Yanagisawa se levantó y le hizo al sogún una reverencia de despedida, seguida de otras para Sano e Hirata, que no tardaron en partir tras él.

– No escatimes esfuerzos ni gastos en atrapar al asesino de la dama Harume -ordenó Tokugawa Tsunayoshi entre gruñidos y jadeos mientras el masajista le golpeaba el pecho-. ¡Cuento contigo para salvarme a mí y a mi régimen de la destrucción!

En el exterior del palacio, Hirata preguntó:

– ¿Por qué se muestra tan amable el chambelán Yanagisawa? Debe de tramar algo. No pensaréis aceptar su ayuda, ¿verdad?

Sano se crispó ante la franqueza de su vasallo al tratar un asunto tan delicado. La cautela y los buenos deseos tiraban de él en distintas direcciones. Conocía a Yanagisawa y no se fiaba de él. ¡Pero qué fácil sería trabajar por una vez con la cooperación del chambelán!

– A lo mejor ha decidido convocar una tregua -dijo Sano mientras avanzaban por el jardín.

– Disculpad, pero no lo puedo creer. L

a cautela se impuso.

– Ni yo -estuvo de acuerdo Sano-. Enviaré espías para que averigüen en qué anda metido. Ahora, si queremos ganar tiempo, será mejor que nos separemos para interrogar al teniente Kushida y a la dama Ichiteru. ¿Cuál prefieres?

Hirata adoptó una expresión meditabunda.

– Mi bisabuelo y el de Kushida combatieron juntos en la Batalla de Sekigahara. Nuestras familias aún se visitan el día de Año Nuevo. No me trato mucho con Kushida, me lleva catorce años, pero lo conozco desde que tengo uso de razón.

– Entonces será mejor que te encargues de la dama Ichiteru -dijo Sano-, para que tu falta de objetividad no perjudique la investigación.

Tras un instante de duda, Hirata asintió.

– ¿Hay algún problema? -preguntó Sano.

– No, por supuesto que no -respondió Hirata con rapidez-. Hablaré de inmediato con la dama Ichiteru.

Sano descartó sus recelos. Hirata jamás le había fallado.

– Una de las criadas de la dama es una chica llamada Midori -dijo Sano-. La conocí en mi primer caso de asesinato.
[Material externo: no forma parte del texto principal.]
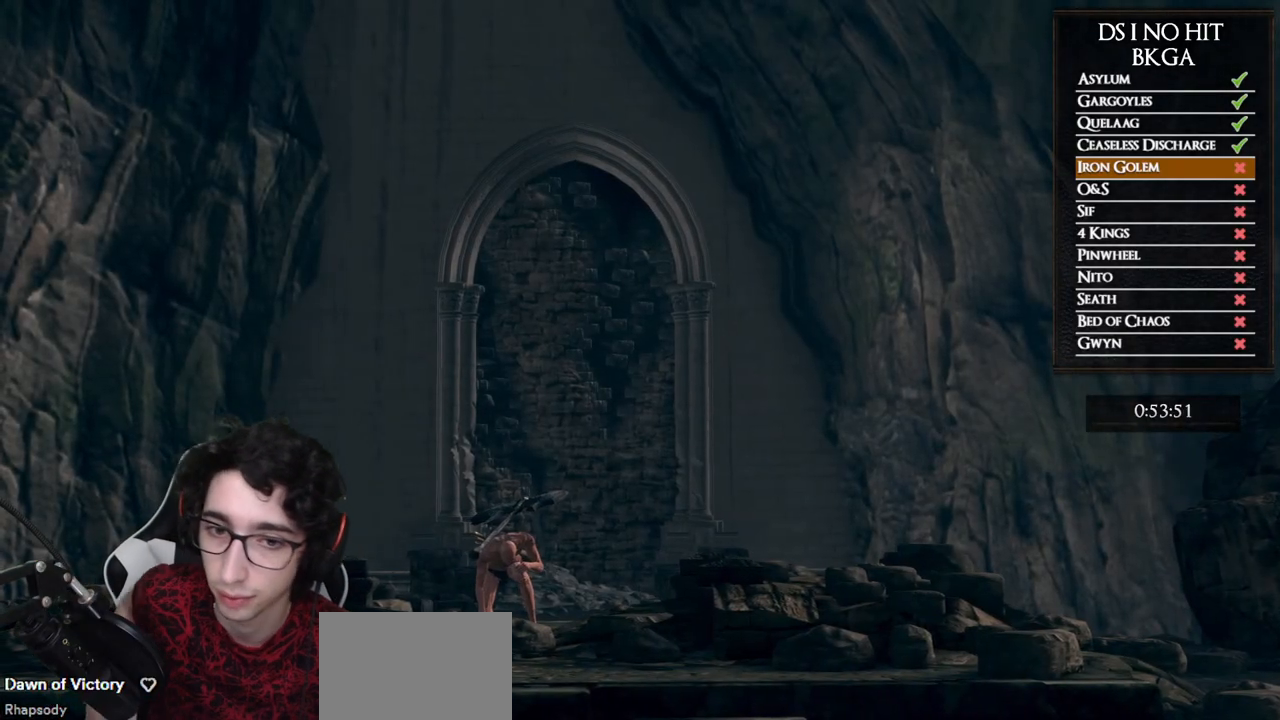
{"dt_ms": 500, "buttons": [], "left_stick": "center", "right_stick": "center", "button_events": []}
Midori, hija del daimio Niu de la provincia de Satsuma, le había ayudado a identificar al asesino de su hermana, acción que había ocasionado su destierro a un remoto convento. Sano había empleado sus influencias para llevarla de vuelta a Edo y conseguirle un puesto como dama de compañía en el castillo, una condición deseable para las chicas de familia distinguida. No había vuelto a ver a Midori, pero ella le había enviado una carta donde expresaba su deseo de compensarlo por su amabilidad.

Después de contarle la historia a Hirata, añadió:

– Asegúrate de hablar con ella y de decirle que trabajas para mí. A lo mejor te da alguna información de utilidad sobre los asuntos del Interior Grande.

Se separaron, Hirata de camino a las dependencias de las mujeres para ver a la dama Ichiteru y a Midori, y Sano en busca del teniente Kushida, el guardia de palacio que había amenazado con matar a la dama Harume.